Her eyes calm, her face serene, she nodded as if she too understood the gravity of what they were about to do. And the consequences.
By the Stars, he didn’t want to lose her. “Promise me that you won’t set the timer until I’m done with Tomar and am free to swing around to pick you up.”
She nodded, but he noticed how her hand dropped to her womb.
“I expect you to take good care of yourself down there.” Derrek hated altering the plan. He was supposed to set down on Katadama, help her with the bomb, and then they’d leave together in Beta Five. Since Tomar was spoiling for a fight, Derrek needed to take the battle elsewhere.
He would have left Sauren in charge and gone with Azsla, if not for the loss of the extra oxygen.
Quark. It was bad enough to
put her life in peril, but it was just too much to risk the babes, too.
We’re ready.
We were made to do this.
Maybe they should abandon the tactonic bomb and Katadama. Go home to Alpha One. Derrek didn’t say the thought out loud. As much as he wanted to save his family, protect them—no matter what—he thought of the hundreds of thousands of Zorans whose lives depended on their success. They’d already been through so much. The escape from Rama. Building a new world. Even considering turning around felt like giving up. Like cowardice.
Yet, his family meant more to him than all those strangers.
There’s no reason you can’t have us and save them, too.
Come on, Dad. We’re young, but we can help.
“You aren’t supposed to help,” he muttered. “Sweet Vigo, you aren’t even born yet.”

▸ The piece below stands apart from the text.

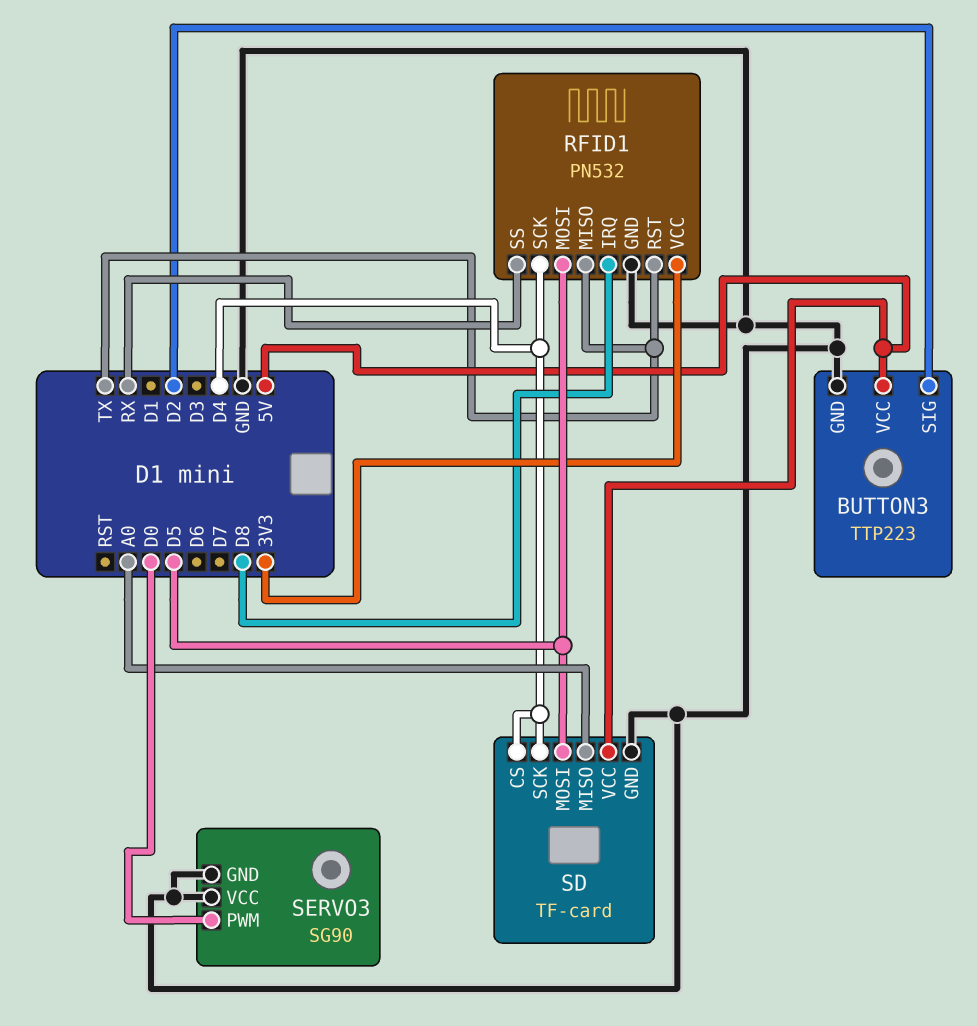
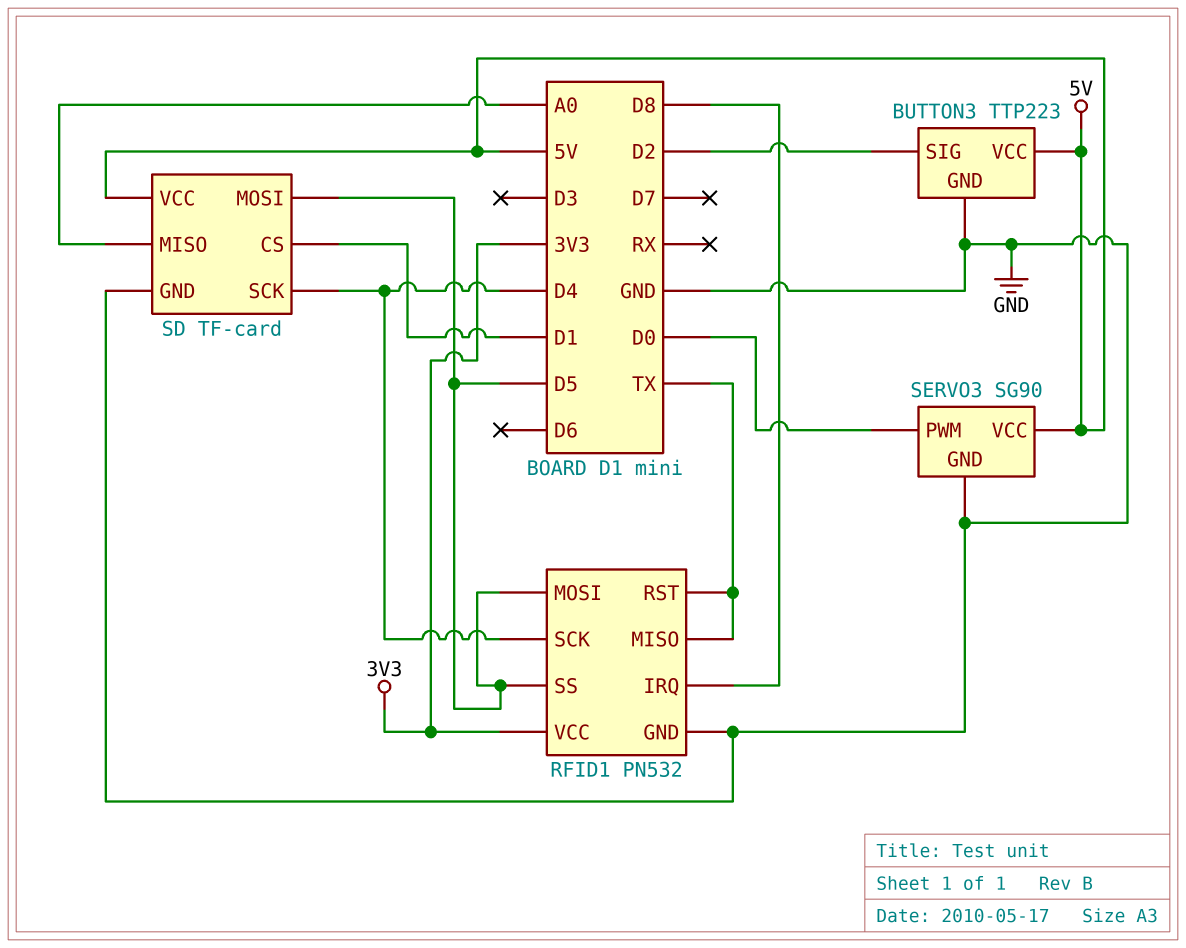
RFID1 pin SS: RX -> D5
SD pin CS: D4 -> D1
SERVO3 pin VCC: GND -> 5V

“Did you say something?” Azsla asked.
“Our children don’t want us to turn back,” he admitted, scratching his head at how the twins could already have language skills and knowledge of their world. Obviously, they’d absorbed a lot of information quickly, and he suspected they were not only telepathic but off the charts in the smarts department. Raising those two hellions wouldn’t be easy, but he was damned certain he wanted to live long enough to try.
Azsla sounded proud and calm. “Of course they don’t want to quit. They take after you that way.”
“I’m not the one setting down on a fripping asteroid—”
“Language, please.”
“—with a tactonic bomb tucked under my arm. With Tomar hunting us, I don’t like it.”
She folded her arms across her chest. “You were willing to let your brother and his wife risk their lives. Now it’s our turn.”
25
PERHAPS AZSLA WAS already hormonal due to her pregnancy, but she paused on the asteroid, taking a few micronbits to get her bearings. She didn’t know which was stranger, walking on an asteroid, her upcoming motherhood, or Derrek’s trusting her. Wanting her for who she really was.
For a moment back there, she’d thought he might insist on accompanying her. But he’d kept his word. When he trusted . . . he trusted with his whole heart. He trusted her enough that he was risking all the Zorans’ lives on her word. And that trust—meant everything to her and was like a shining sun deep in her soul that kept her warmed from the inside out.